Based on stained surgically removed primary tissue sections, LUMC has developed a tumor-stroma ratio (TSR) reported to be a strong, independent prognostic parameter linking tumors with high stromal content to poor prognosis. LUMC will make available histological sections from primary tissue material (removed during operation) from patients with colorectal, breast and pancreatic cancer. Moreover from these patients (longitudinally collected) serum is available, collected under standardized conditions, for analysis of biomarkers. Clinical data of these patients and follow up information is available.
The patent pending panel of BSG’s Stroma Liquid Biopsy™ proteomic biomarkers, in part reflects the tumor-associated microenvironments introduced into the bloodstream, and to which can be monitored by blood tests. In this project, we aim to characterize and quantify the Stroma Liquid Biopsy™ biomarkers from LUMC collected patient sera, so as to correlate to the LUMC developed Tumor-Stroma Ratio scoring methods. Once achieved, we will have gained invaluable information central to understanding how individuals uniquely adapt to the presence of cancer anywhere in the body, how individuals can be stratified towards the best therapeutic options, and how individuals uniquely respond to medical intervention.
“This is a very exciting collaboration for us as LUMC has been at the forefront in research on the microenvironment componentry of cancer. While much knowledge surrounds the genomic mutations of the cancerous cells, even with the introduction of immuno-therapies, we still know very little about the hospitality derived from an individual’s systemic response to uncontrolled cellular proliferation. It is critically important therefore to gain a much deeper understanding of this complex interplay determined by the patient’s individualized cellular and protein dynamics within tumors. In this collaboration we hope to leverage our joint technologies and capabilities to observe functional reporting features of chronic systemic imbalances of proteolytic regulation; such reporting will become central to understanding how individuals uniquely respond to the presence of cancer anywhere in the body. With a much better understanding of the systemic response to cancer, new avenues for diagnosis, personalized medicine, and therapeutic modalities will be possible, ultimately achieving improvement in survival.” states Swapan Roy, Ph.D., President and Founder of Biotech Support Group.
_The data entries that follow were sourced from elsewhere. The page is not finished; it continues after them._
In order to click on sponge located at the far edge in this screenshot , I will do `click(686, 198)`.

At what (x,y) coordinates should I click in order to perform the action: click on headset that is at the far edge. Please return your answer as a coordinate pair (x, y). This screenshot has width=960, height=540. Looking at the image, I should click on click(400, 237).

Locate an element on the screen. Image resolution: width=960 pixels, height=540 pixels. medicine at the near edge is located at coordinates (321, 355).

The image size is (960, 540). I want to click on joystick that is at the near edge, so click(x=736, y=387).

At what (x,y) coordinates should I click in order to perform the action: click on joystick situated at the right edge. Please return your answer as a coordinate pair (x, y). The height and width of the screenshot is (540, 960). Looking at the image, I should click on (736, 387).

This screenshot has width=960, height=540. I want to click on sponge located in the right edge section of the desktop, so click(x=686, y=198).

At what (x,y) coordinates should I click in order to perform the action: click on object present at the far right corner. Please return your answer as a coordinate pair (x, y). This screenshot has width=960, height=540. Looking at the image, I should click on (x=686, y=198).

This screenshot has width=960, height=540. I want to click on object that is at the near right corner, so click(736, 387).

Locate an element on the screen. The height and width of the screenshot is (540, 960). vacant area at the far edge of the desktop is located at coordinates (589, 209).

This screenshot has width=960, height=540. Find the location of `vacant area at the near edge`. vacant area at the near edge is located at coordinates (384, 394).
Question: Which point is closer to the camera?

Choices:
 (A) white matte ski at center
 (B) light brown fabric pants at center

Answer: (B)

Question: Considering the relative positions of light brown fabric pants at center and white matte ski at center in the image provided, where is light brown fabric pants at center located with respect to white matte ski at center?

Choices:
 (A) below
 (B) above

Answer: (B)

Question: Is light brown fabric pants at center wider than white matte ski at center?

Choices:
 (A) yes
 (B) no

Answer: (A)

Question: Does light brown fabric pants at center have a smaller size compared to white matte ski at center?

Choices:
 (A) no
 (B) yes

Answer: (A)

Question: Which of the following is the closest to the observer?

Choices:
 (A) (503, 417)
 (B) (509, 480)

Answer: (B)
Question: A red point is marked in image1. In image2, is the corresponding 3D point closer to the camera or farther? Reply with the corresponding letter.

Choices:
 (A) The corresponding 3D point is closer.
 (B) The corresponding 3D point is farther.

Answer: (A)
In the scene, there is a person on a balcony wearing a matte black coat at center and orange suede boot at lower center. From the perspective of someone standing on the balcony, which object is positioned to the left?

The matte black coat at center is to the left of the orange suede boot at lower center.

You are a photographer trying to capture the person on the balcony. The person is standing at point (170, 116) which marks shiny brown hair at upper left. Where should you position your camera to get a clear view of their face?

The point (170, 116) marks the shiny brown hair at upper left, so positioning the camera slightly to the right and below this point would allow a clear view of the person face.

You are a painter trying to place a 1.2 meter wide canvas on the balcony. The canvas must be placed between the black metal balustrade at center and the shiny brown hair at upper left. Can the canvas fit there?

Dr. Wilma Mesker (Associate Professor) and Prof. Rob Tollenaar (Surgeon) of the Leiden University Medical Center concur, and state further that, “the tumor-stroma microenvironment is an important prognostic parameter for patients with epithelial cancer types. Patients with a high amount of stromal cells in the primary tumor have a bad prognosis and respond worse to current chemotherapy regimens. Blood derived information about various tumor environmental factors could reduce under and over-treatment of cancer patients with chemotherapy, and offers unique possibilities and insight for monitoring during treatment and personalized therapy”.